> Task prompt
Word for word, restate the lines from the start of the data below through the line containing "image demonstrates no".

(Saved entries)
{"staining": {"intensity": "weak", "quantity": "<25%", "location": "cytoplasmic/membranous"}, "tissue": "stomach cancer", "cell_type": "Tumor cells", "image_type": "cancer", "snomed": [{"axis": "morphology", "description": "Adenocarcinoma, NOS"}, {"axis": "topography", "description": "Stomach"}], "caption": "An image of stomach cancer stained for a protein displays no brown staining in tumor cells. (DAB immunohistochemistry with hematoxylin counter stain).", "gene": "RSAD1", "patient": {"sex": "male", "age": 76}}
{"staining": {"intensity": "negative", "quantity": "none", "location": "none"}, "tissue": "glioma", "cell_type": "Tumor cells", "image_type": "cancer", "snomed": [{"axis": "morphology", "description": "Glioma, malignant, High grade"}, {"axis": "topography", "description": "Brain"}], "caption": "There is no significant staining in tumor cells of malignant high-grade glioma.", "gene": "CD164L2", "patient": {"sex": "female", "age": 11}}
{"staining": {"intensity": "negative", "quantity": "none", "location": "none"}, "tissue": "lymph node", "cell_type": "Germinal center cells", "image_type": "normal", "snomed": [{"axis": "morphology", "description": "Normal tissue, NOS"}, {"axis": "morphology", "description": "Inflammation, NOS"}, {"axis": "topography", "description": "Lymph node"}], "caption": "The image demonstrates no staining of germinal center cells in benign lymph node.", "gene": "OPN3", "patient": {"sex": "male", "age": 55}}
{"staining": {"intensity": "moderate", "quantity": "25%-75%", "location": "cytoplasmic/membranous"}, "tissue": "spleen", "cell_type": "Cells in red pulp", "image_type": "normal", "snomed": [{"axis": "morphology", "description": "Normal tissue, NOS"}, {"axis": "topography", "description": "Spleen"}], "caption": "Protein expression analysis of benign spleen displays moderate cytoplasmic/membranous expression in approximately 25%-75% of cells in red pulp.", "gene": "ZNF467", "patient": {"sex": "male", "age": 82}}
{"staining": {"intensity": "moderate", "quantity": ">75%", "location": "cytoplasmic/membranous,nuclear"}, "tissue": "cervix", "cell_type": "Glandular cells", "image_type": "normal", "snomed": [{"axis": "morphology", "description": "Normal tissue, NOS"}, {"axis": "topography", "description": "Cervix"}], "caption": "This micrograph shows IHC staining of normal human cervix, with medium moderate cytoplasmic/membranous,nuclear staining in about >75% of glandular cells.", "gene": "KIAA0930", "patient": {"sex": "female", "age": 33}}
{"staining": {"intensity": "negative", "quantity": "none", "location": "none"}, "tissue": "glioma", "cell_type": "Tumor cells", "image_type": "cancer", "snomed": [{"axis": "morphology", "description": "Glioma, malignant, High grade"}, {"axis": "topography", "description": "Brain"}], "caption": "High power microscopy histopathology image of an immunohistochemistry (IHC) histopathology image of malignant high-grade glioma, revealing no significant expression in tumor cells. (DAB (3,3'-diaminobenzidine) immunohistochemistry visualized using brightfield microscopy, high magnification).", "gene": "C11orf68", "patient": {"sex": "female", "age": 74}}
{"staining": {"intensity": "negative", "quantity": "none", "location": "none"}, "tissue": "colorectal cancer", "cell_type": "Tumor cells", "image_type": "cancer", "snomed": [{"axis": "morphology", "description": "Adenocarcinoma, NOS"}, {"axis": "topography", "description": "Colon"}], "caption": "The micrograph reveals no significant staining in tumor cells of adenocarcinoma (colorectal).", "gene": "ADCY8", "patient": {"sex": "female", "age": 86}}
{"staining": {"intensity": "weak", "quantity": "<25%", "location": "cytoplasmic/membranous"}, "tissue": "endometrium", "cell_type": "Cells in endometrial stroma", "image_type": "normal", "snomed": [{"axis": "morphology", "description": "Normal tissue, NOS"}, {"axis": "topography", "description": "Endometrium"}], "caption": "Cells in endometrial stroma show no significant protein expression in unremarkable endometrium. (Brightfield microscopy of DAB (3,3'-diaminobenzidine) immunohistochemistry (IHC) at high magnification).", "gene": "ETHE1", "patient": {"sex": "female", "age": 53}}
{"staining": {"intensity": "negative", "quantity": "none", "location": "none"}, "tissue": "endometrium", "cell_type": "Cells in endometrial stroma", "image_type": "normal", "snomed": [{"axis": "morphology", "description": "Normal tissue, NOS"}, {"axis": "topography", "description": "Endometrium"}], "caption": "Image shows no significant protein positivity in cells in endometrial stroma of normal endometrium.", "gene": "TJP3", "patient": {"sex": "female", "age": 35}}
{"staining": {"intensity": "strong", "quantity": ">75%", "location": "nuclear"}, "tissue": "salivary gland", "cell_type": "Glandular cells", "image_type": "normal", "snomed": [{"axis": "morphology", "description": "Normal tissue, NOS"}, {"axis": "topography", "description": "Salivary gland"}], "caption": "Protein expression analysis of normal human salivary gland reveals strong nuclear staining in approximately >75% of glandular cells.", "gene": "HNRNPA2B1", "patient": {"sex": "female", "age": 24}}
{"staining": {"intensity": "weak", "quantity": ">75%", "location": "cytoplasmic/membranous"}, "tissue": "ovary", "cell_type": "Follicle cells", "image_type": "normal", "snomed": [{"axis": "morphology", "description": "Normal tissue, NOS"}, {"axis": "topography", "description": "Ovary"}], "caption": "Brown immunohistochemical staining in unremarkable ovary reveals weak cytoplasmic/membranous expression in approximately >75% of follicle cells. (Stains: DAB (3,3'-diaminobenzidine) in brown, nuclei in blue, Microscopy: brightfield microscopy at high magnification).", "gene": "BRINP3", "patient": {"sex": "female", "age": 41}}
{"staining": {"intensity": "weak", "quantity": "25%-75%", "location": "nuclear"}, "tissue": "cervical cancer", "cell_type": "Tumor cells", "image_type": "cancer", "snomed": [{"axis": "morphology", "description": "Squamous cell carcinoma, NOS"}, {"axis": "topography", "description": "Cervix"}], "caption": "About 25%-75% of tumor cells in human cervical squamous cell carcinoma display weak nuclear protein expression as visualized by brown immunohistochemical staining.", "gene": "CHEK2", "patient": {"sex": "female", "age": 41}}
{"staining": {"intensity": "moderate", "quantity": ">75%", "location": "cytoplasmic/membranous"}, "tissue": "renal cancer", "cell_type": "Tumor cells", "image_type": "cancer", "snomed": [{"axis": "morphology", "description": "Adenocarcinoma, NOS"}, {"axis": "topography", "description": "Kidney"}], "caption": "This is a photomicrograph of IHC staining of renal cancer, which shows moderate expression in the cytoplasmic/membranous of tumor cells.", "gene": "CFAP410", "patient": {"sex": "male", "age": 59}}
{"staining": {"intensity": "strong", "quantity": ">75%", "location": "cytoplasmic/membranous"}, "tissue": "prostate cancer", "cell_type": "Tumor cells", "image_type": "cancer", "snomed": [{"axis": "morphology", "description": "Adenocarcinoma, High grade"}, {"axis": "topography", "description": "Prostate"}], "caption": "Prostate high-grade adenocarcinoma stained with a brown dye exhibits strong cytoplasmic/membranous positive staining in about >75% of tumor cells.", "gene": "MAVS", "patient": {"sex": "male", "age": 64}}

> Finished task
{"staining": {"intensity": "weak", "quantity": "<25%", "location": "cytoplasmic/membranous"}, "tissue": "stomach cancer", "cell_type": "Tumor cells", "image_type": "cancer", "snomed": [{"axis": "morphology", "description": "Adenocarcinoma, NOS"}, {"axis": "topography", "description": "Stomach"}], "caption": "An image of stomach cancer stained for a protein displays no brown staining in tumor cells. (DAB immunohistochemistry with hematoxylin counter stain).", "gene": "RSAD1", "patient": {"sex": "male", "age": 76}}
{"staining": {"intensity": "negative", "quantity": "none", "location": "none"}, "tissue": "glioma", "cell_type": "Tumor cells", "image_type": "cancer", "snomed": [{"axis": "morphology", "description": "Glioma, malignant, High grade"}, {"axis": "topography", "description": "Brain"}], "caption": "There is no significant staining in tumor cells of malignant high-grade glioma.", "gene": "CD164L2", "patient": {"sex": "female", "age": 11}}
{"staining": {"intensity": "negative", "quantity": "none", "location": "none"}, "tissue": "lymph node", "cell_type": "Germinal center cells", "image_type": "normal", "snomed": [{"axis": "morphology", "description": "Normal tissue, NOS"}, {"axis": "morphology", "description": "Inflammation, NOS"}, {"axis": "topography", "description": "Lymph node"}], "caption": "The image demonstrates no staining of germinal center cells in benign lymph node.", "gene": "OPN3", "patient": {"sex": "male", "age": 55}}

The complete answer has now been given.